▸ **Dataset content**
- - - -
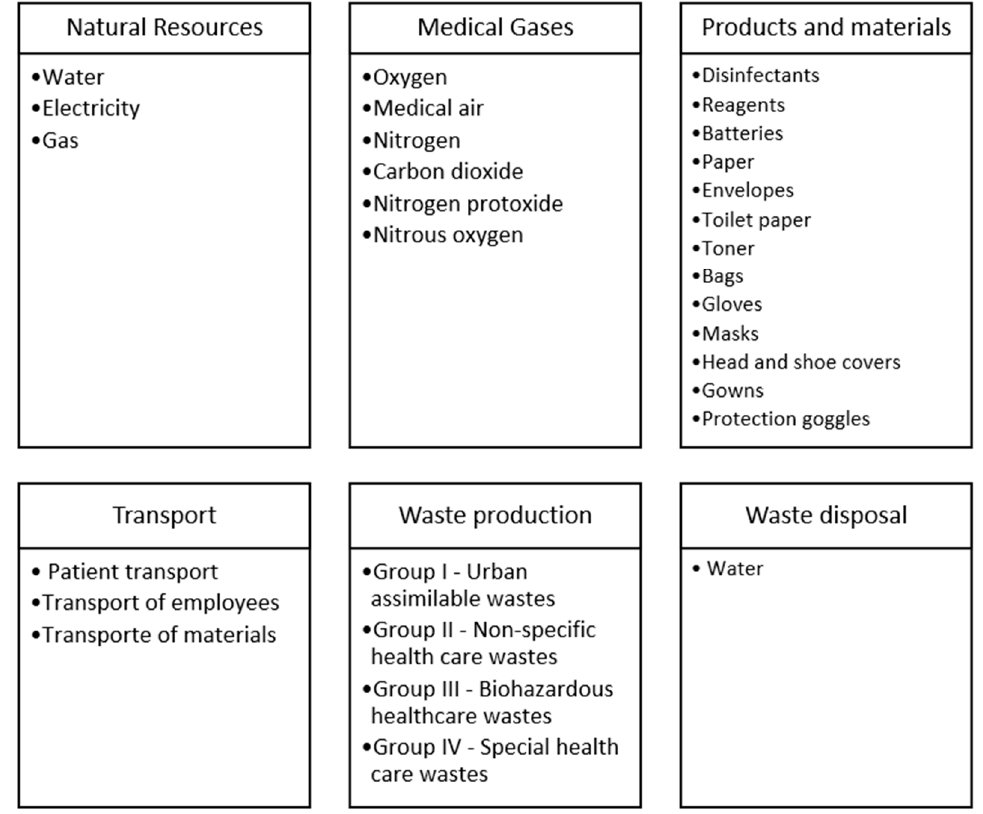
Figure 3. Inputs and outputs included in the environmental index.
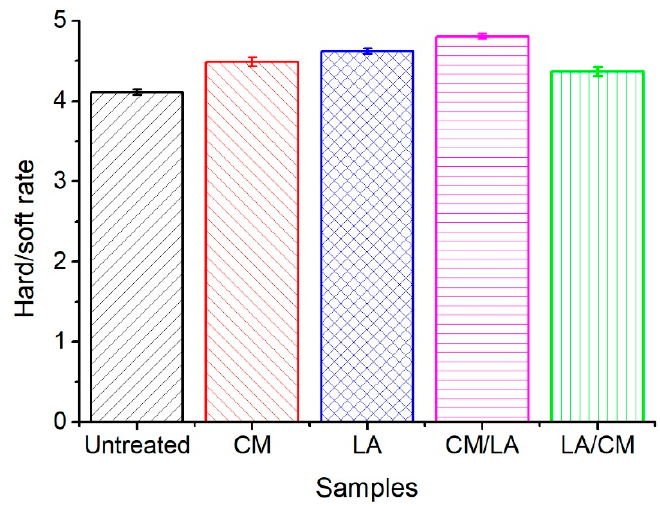
Figure 8. Effect of CM, LA, CM/LA, and LA/CM pretreatments on soft handle of knit cotton fabric.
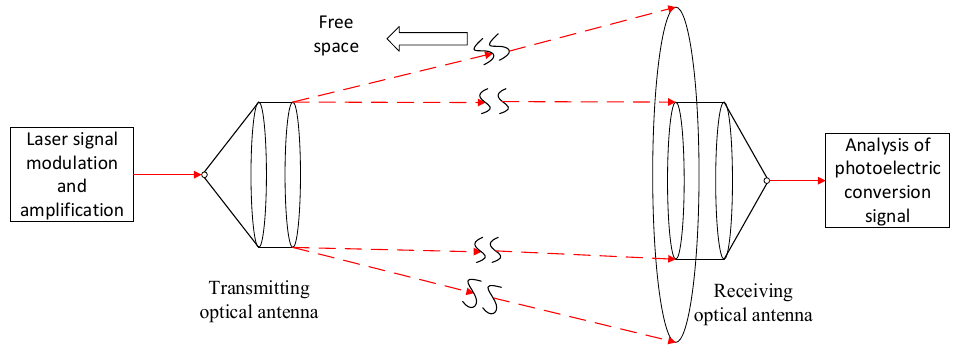
Figure 7. Simple block diagram of FSO communication .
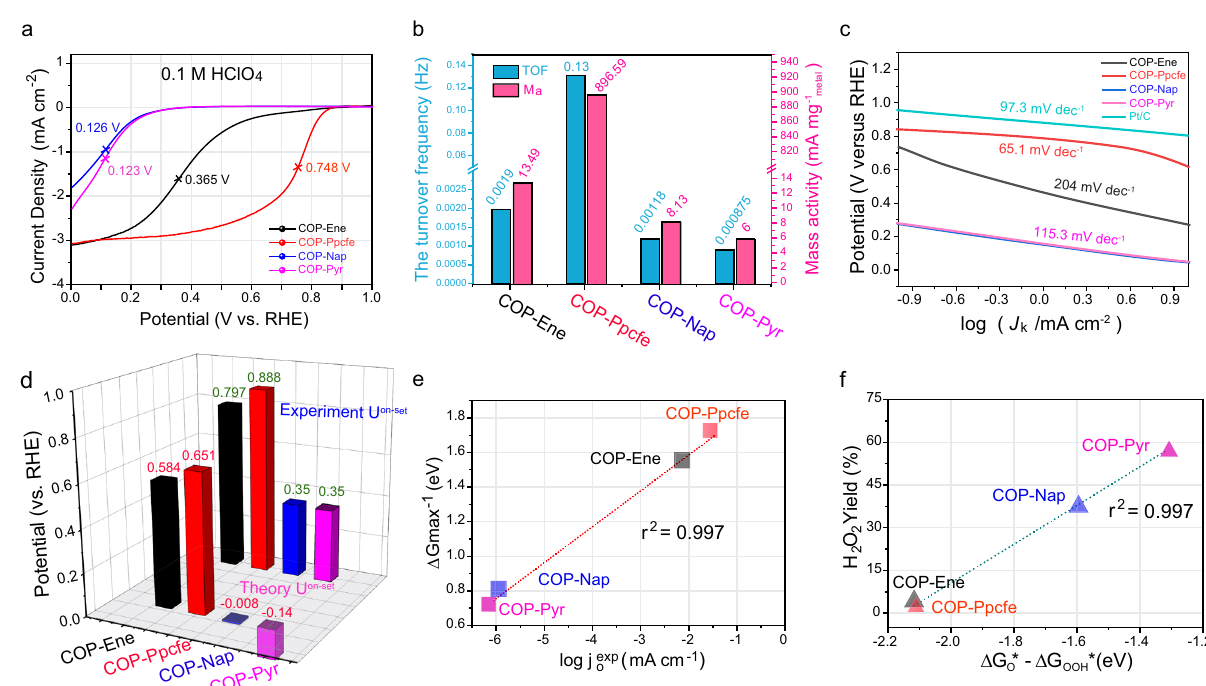
Fig. 3 Electrochemical characterization. a LSV curves of COP-Ene, COP-Ppcfe, COP-Nap, and COP-Pyr samples in O 2 -saturated 0.1 HClO 4 solution at a scan of 5 mV s − 1 and a rotation speed of 1600 rpm. b The turnover frequency (TOF) at 0.7 V vs. RHE and mass activity (Ma) per mass of metal at 0.7 V vs. RHE. c Tafel plots. d Comparison of experimental and theoretical U on-set potential. e Linear relationship of theoretical reaction free energy of DRS ( Δ G max ) vs. the logarithm of exchange current density in the experiment (j 0 exp ). f Linear relationship of experimental yields of H 2 O 2 vs. theoretically thermodynamic propensity for O – O bind preservation ( Δ G O * – Δ G OOH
- - - -
Pictures aside, return all of the material exactly as written.

▸ **Answer area**
Figure 3. Inputs and outputs included in the environmental index.
Figure 8. Effect of CM, LA, CM/LA, and LA/CM pretreatments on soft handle of knit cotton fabric.
Figure 7. Simple block diagram of FSO communication .
Fig. 3 Electrochemical characterization. a LSV curves of COP-Ene, COP-Ppcfe, COP-Nap, and COP-Pyr samples in O 2 -saturated 0.1 HClO 4 solution at a scan of 5 mV s − 1 and a rotation speed of 1600 rpm. b The turnover frequency (TOF) at 0.7 V vs. RHE and mass activity (Ma) per mass of metal at 0.7 V vs. RHE. c Tafel plots. d Comparison of experimental and theoretical U on-set potential. e Linear relationship of theoretical reaction free energy of DRS ( Δ G max ) vs. the logarithm of exchange current density in the experiment (j 0 exp ). f Linear relationship of experimental yields of H 2 O 2 vs. theoretically thermodynamic propensity for O – O bind preservation ( Δ G O * – Δ G OOH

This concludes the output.